Mr. Bernanke, both before and after he became Fed chairman, has said that his definition of price stability is a “core” inflation rate — excluding prices for energy and food — of 1 to 2 percent. But by the Fed’s preferred measure of core inflation prices are about 2.9 percent higher than one year ago. That is the biggest year-over-year jump in 11 years.
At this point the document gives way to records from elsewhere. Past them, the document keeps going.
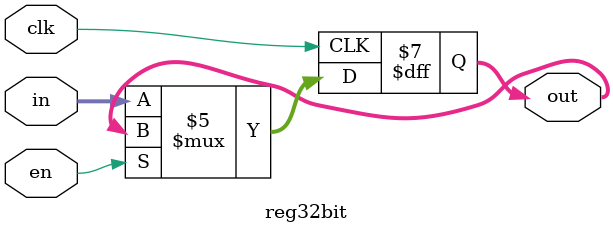
<source format=v>
module reg32bit(in, clk, en, out);
	input[31:0] in;
	input clk, en;
	output reg[31:0] out=32'b0;
	always@(posedge clk)
	begin
		if(~en)
			out <= in;
		else
			out <= out;
	end
endmodule

</source>
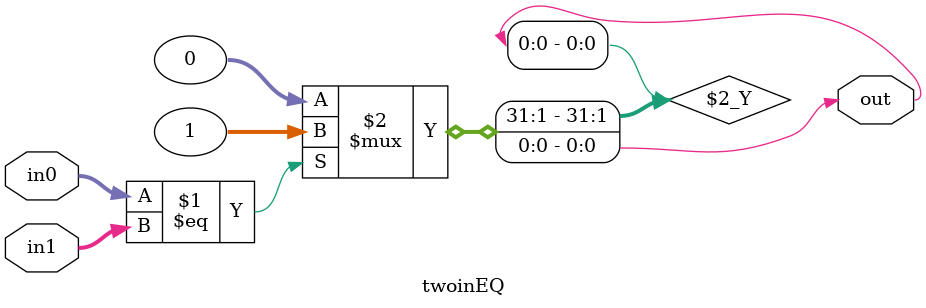
<source format=v>
module twoinEQ#(parameter W = 16)
(
 input [W-1:0] in0, in1,
 output out
);
assign out = (in0==in1)?1:0;
endmodule 

</source>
“Rather than taking pre-emptive measures against a very serious inflation threat, Bernanke and company have adopted a very dangerous reactionary approach,” said Richard Yamarone, chief economist at Argus Research. “They’re in a wait-and-see mode.”

 

Laurence H. Meyer, a former Fed governor and now an economic forecaster at Macroeconomic Advisers, predicted that it would take more than a soft landing to reduce inflation significantly. For that to happen, he said, unemployment would have to rise for a sustained period.

 

But Mr. Meyer speculated that Fed officials might not want to reduce inflation to Mr. Bernanke’s unofficial targets. He noted that the Fed’s latest economic outlook, based on forecasts from Fed district banks, called for core inflation to remain about 2 or 2.25 percent through 2007.

 

Even that goal could require a painful economic adjustment. “There’s too much inflation in the system,” said Mr. Harris of Lehman Brothers, who predicted that the Fed would be forced to raise rates again before the year is over. “At this stage, there has to be a bumpy landing.”